11 Jun, 2007 @ 14:50
1 min read

Endangered wildlife stops motorway plans


Government saves lynx, black stork and Iberian wolf colonies

THE Government has ditched plans to build a 300-kilometre motorway between Andalucía and central Spain over fears colonies of the endangered Iberian lynx were at risk.

The road linking Toledo with Córdoba would have cut through the Sierra Toledo and the Sierra Morena mountain ranges – two of the last global refuges of the nocturnal, wild cat.
Colonies of protected birdlife and the sole remaining habitat of the Iberian wolf in the south of Spain were also in danger had plans for the AP41 toll road gone ahead, a spokesman for the Ministry of the Environment said.

Environmentalists welcomed the Government’s decision to shelve the plans.

Juan Carlos del Olmo, the Secretary General in Spain of wildlife protection group WWF, said: “The road was one of the most damaging, absurd and unnecessary plans the government had ever come up with.

“Many protected species would have been wiped out.”

Bird group SEO had voiced their concerns as the multi-million-euro road would also destroyed nesting sites of the imperial eagle and endangered black stork in the Sierra Moreno.

“Fortunately, wildlife has defeated construction for once,” spokesman Alejandro Sánchez said.

The Ministry of Public Works is now considering alternatives for the road, one of which is believed to run parallel with the existing Madird-Córdoba AVE high speed rail track.

The Iberian lynx is the most endangered feline in the world, with only 250 remaining in the wild – all in Spain.
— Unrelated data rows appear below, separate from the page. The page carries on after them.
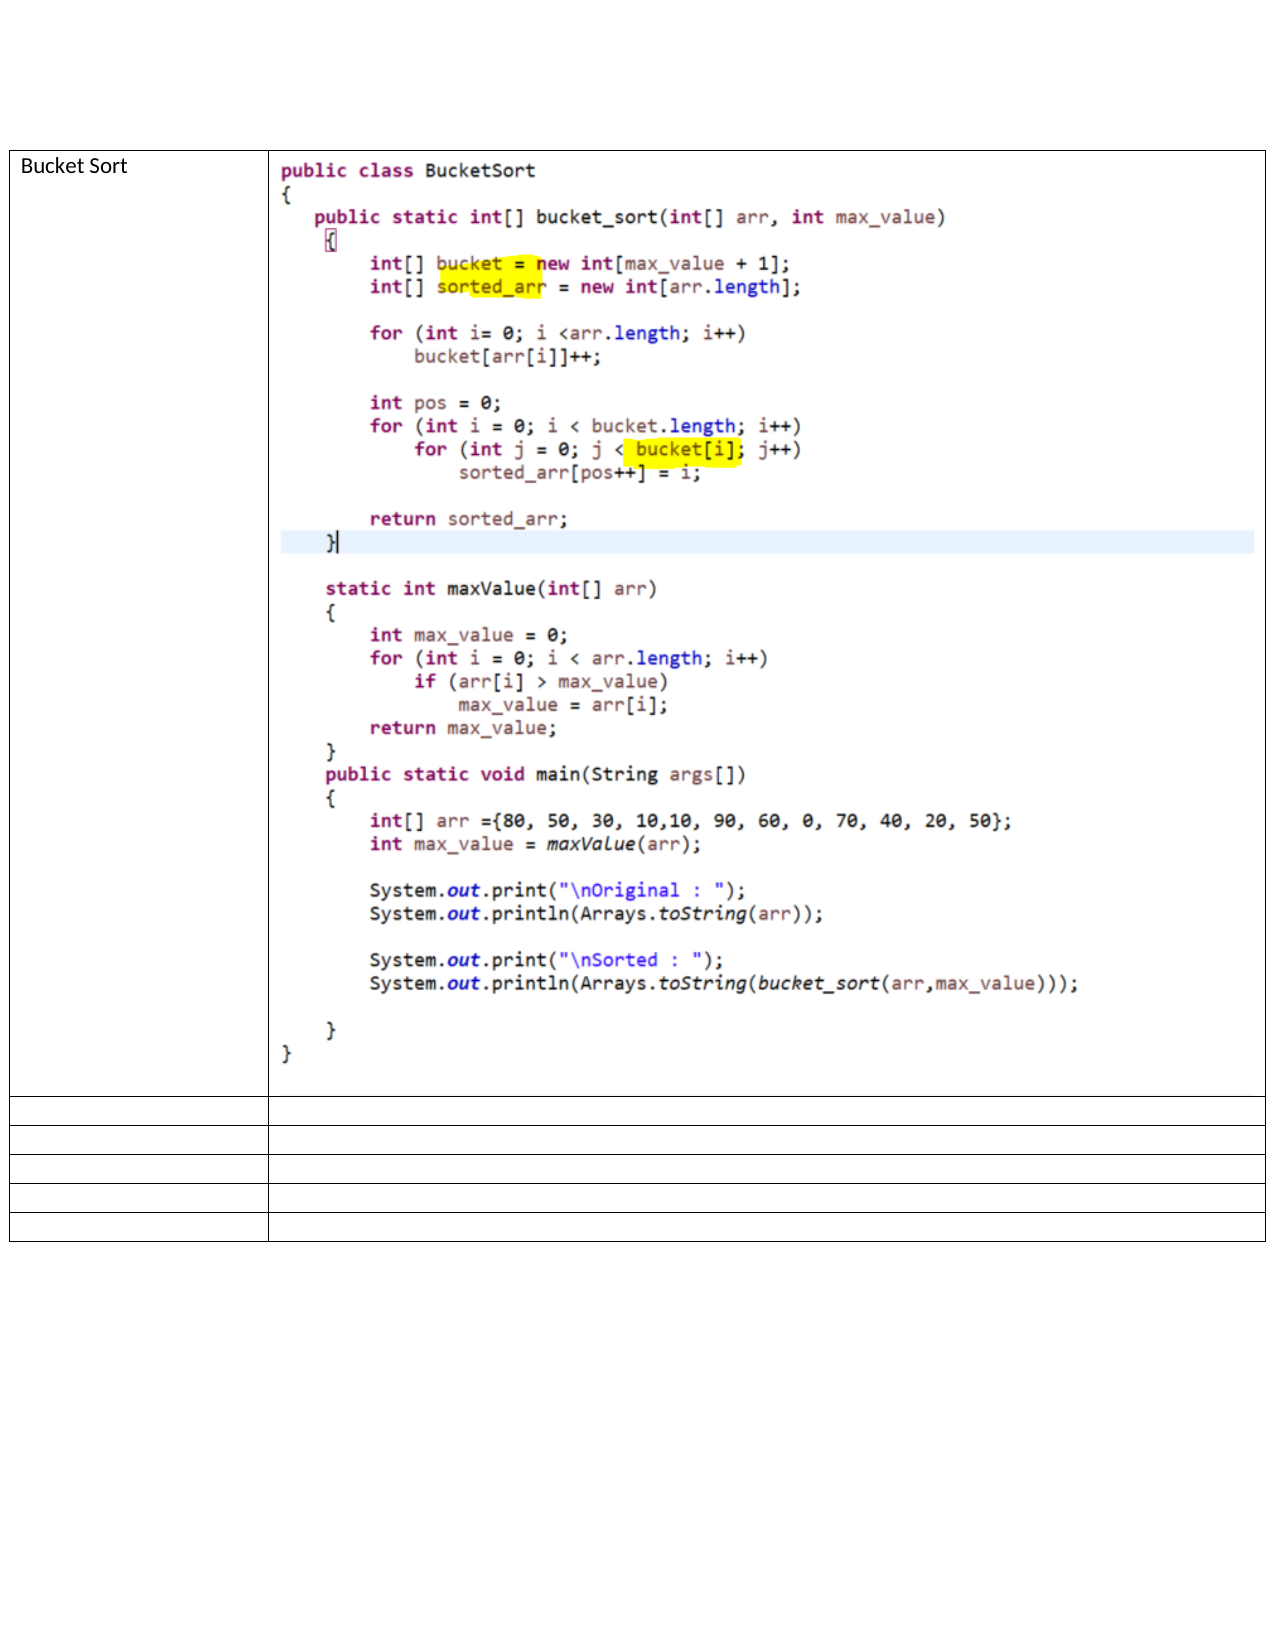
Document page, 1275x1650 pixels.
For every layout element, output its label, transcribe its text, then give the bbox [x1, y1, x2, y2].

table_cell [10, 1213, 268, 1241]
table_cell [269, 1126, 1265, 1154]
table_cell [1255, 151, 1265, 1096]
table_cell [269, 1213, 1265, 1241]
table_cell [269, 1097, 1265, 1125]
table_cell [269, 1184, 1265, 1212]
table_cell Bucket Sort [10, 151, 268, 1096]
table_cell [269, 151, 279, 1096]
table_cell [10, 1155, 268, 1183]
picture [279, 151, 1255, 1096]
table_cell [10, 1126, 268, 1154]
table_cell [10, 1184, 268, 1212]
table_cell [10, 1097, 268, 1125]
table_cell [269, 1155, 1265, 1183]
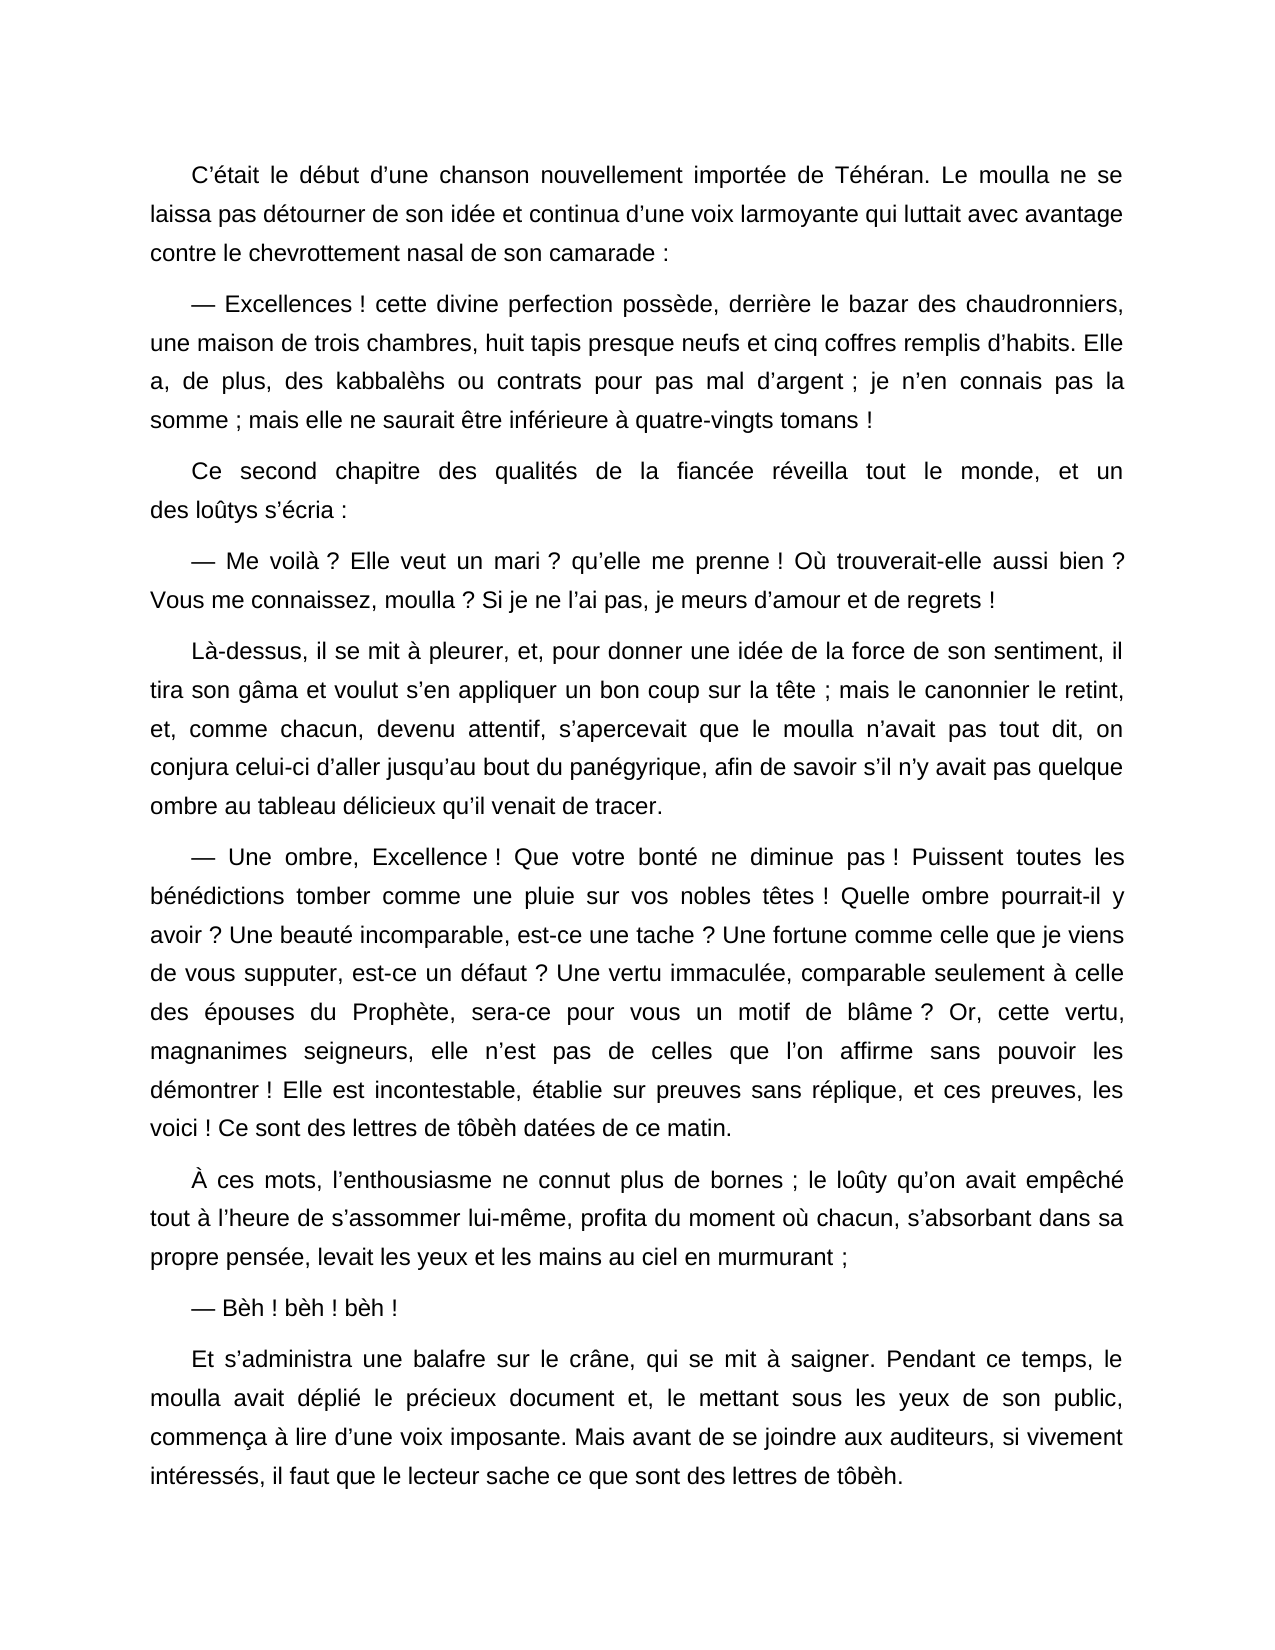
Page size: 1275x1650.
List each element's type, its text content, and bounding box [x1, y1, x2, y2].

text — Bèh ! bèh ! bèh ! [150, 1283, 1125, 1322]
text Et s’administra une balafre sur le crâne, qui se mit à saigner. Pendant ce temps, le moulla avait déplié le précieux document et, le mettant sous les yeux de son public, commença à lire d’une voix imposante. Mais avant de se joindre aux auditeurs, si vivement intéressés, il faut que le lecteur sache ce que sont des lettres de tôbèh. [150, 1334, 1125, 1489]
text Ce second chapitre des qualités de la fiancée réveilla tout le monde, et un des loûtys s’écria : [150, 446, 1125, 523]
text — Me voilà ? Elle veut un mari ? qu’elle me prenne ! Où trouverait-elle aussi bien ? Vous me connaissez, moulla ? Si je ne l’ai pas, je meurs d’amour et de regrets ! [150, 536, 1125, 613]
text — Excellences ! cette divine perfection possède, derrière le bazar des chaudronniers, une maison de trois chambres, huit tapis presque neufs et cinq coffres remplis d’habits. Elle a, de plus, des kabbalèhs ou contrats pour pas mal d’argent ; je n’en connais pas la somme ; mais elle ne saurait être inférieure à quatre-vingts tomans ! [150, 279, 1125, 434]
text À ces mots, l’enthousiasme ne connut plus de bornes ; le loûty qu’on avait empêché tout à l’heure de s’assommer lui-même, profita du moment où chacun, s’absorbant dans sa propre pensée, levait les yeux et les mains au ciel en murmurant ; [150, 1154, 1125, 1271]
text Là-dessus, il se mit à pleurer, et, pour donner une idée de la force de son sentiment, il tira son gâma et voulut s’en appliquer un bon coup sur la tête ; mais le canonnier le retint, et, comme chacun, devenu attentif, s’apercevait que le moulla n’avait pas tout dit, on conjura celui-ci d’aller jusqu’au bout du panégyrique, afin de savoir s’il n’y avait pas quelque ombre au tableau délicieux qu’il venait de tracer. [150, 626, 1125, 819]
text — Une ombre, Excellence ! Que votre bonté ne diminue pas ! Puissent toutes les bénédictions tomber comme une pluie sur vos nobles têtes ! Quelle ombre pourrait-il y avoir ? Une beauté incomparable, est-ce une tache ? Une fortune comme celle que je viens de vous supputer, est-ce un défaut ? Une vertu immaculée, comparable seulement à celle des épouses du Prophète, sera-ce pour vous un motif de blâme ? Or, cette vertu, magnanimes seigneurs, elle n’est pas de celles que l’on affirme sans pouvoir les démontrer ! Elle est incontestable, établie sur preuves sans réplique, et ces preuves, les voici ! Ce sont des lettres de tôbèh datées de ce matin. [150, 832, 1125, 1142]
text C’était le début d’une chanson nouvellement importée de Téhéran. Le moulla ne se laissa pas détourner de son idée et continua d’une voix larmoyante qui luttait avec avantage contre le chevrottement nasal de son camarade : [150, 150, 1125, 266]
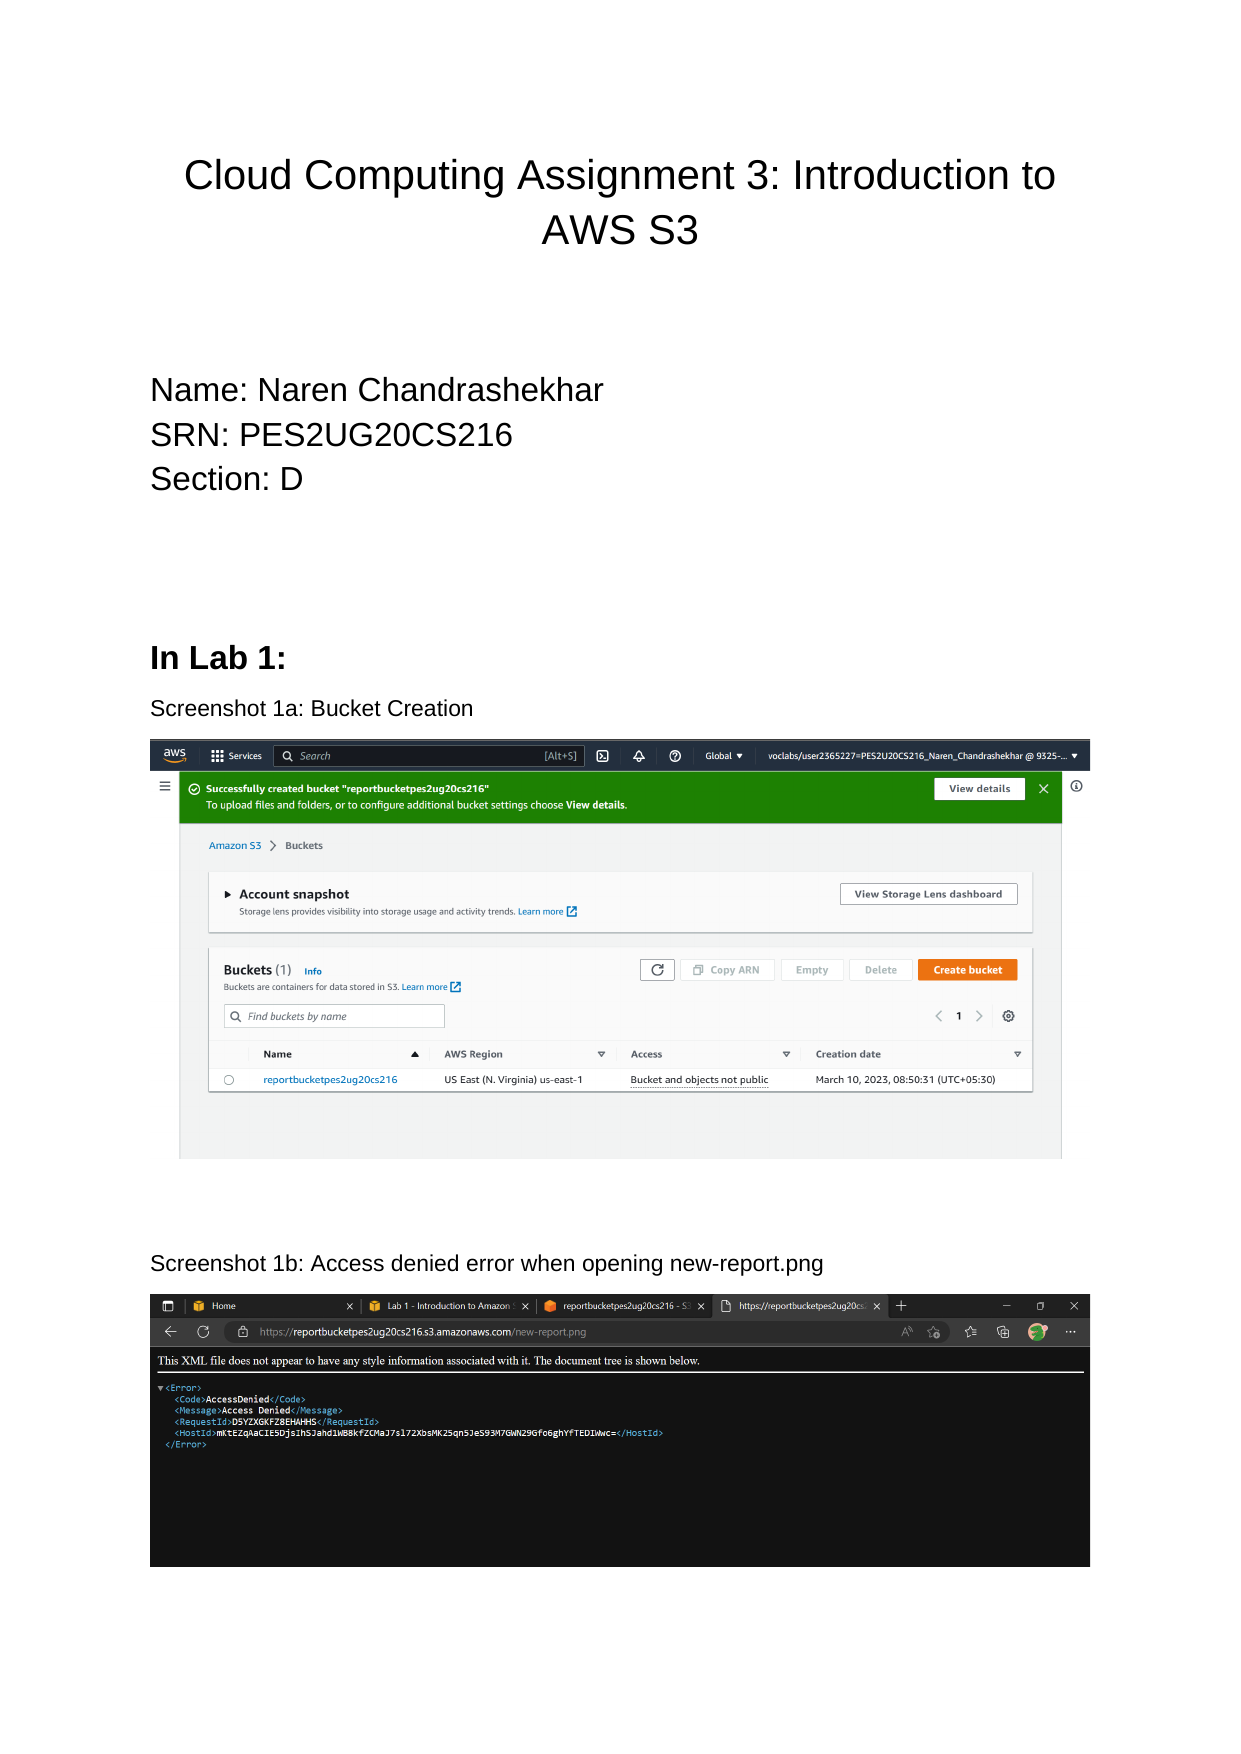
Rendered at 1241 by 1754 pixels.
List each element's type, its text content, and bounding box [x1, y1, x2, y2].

text Section: D [150, 459, 1090, 497]
picture [150, 739, 1091, 1159]
text Cloud Computing Assignment 3: Introduction to AWS S3 [150, 150, 1090, 253]
text SRN: PES2UG20CS216 [150, 414, 1090, 453]
text In Lab 1: [150, 638, 1090, 676]
text Name: Naren Chandrashekhar [150, 370, 1090, 409]
picture [150, 1294, 1091, 1567]
text Screenshot 1a: Bucket Creation [150, 695, 1090, 721]
text Screenshot 1b: Access denied error when opening new-report.png [150, 1222, 1090, 1276]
The last recorded sighting of the cat in Portugal was in 2001.

Their numbers have fallen dramatically over the past 150 years in the Iberia peninsula, with farming, poaching and traffic the main reasons for their demise.

Another important factor is a drop in numbers of the lynx’s principal food source – the rabbit

This is not the first construction project the Government has stopped in recent years.

In 2005, three controversial reservoir projects in Segovia, Teruel and Lugo were paralyzed before work on a gas centre in the centre of Sevilla was stopped following negative environmental impact reports.

The Ministry of the Environment, headed by Cristina Narbona, also proposed tough new measures last week to stop town halls reclassifying protected land.